David Batchelor remembers Alister Warman (1946 – 29 May 2020)

He regarded the best works of art... as some of the highest achievements of our culture, and he embraced the demands that those works place on us.

David Batchelor

Alister Warman’s lifelong answer to the question ‘What do you do for a living?’ was to say ‘I work with artists’. He preferred that to ‘curator’ or ‘gallery director’, even though he was both those things during the period 1983-91, when he ran the Serpentine Gallery.

I didn’t know Alister well during that time but I saw many of the exhibitions he curated at the gallery. The majority of these were one person shows, perhaps not surprisingly, but he also collaborated with other curators and critics on a number of ambitious group exhibitions. Alister’s exhibitions featured artists young and old, fashionable and marginalised, UK-based and international. If there was a tendency it was often but not exclusively towards painting, and many of the artists were women. There is a full list of shows made or commissioned by Alister on the historic exhibitions page of this website.

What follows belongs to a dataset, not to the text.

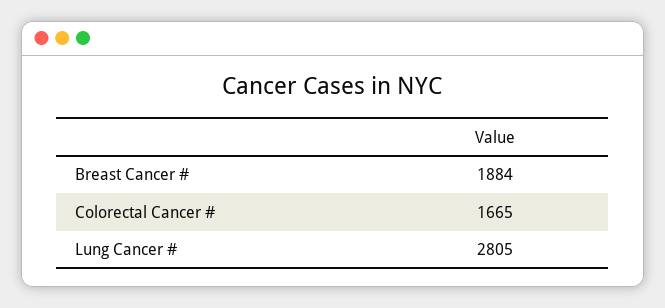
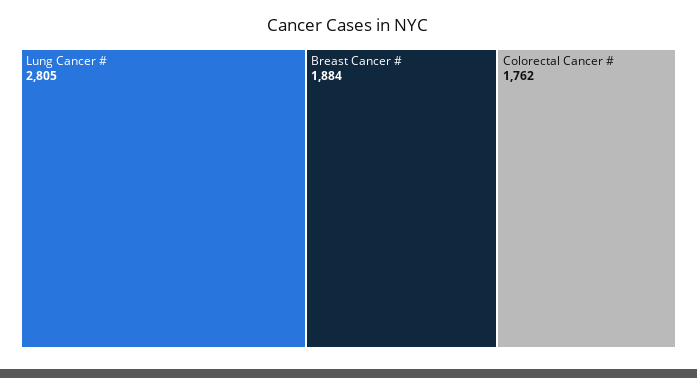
Colorectal Cancer #: 1665 -> 1762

The Alister I came to know was a truly lovely man. He was a gentleman, and he was one of the most genuinely cultivated people I have ever encountered. Alister probably visited more exhibitions than anyone I know; but what I didn’t know until very recently was he went to the National Gallery almost every week, to look at a particular room or at a single work from the collection. He regarded the best works of art, from whatever period, as some of the highest achievements of our culture, and he embraced the demands that those works place on us. He attended to the demands of art with absolute dedication and seriousness. At the same time Alister was not a man who appeared to take himself very seriously at all. As far as I am aware, he rarely published his thoughts and reflections, though he wrote beautiful letters and, more recently, emails. My feeling is Alister’s preferred medium was conversation, with all its unpredictable turns and swerves, especially if it was fueled by quantities of red wine. Alister was an amateur in the old sense of the word. He dearly loved art and literature, music and movies, birdwatching and gardens, good food and drink and the conversations that might or might not weave the different threads together. To have been a part of just some of those conversations with Alister over the last twenty five years remains an enormous pleasure, and a great privilege.

David Batchelor

He regarded the best works of art... as some of the highest achievements of our culture, and he embraced the demands that those works place on us.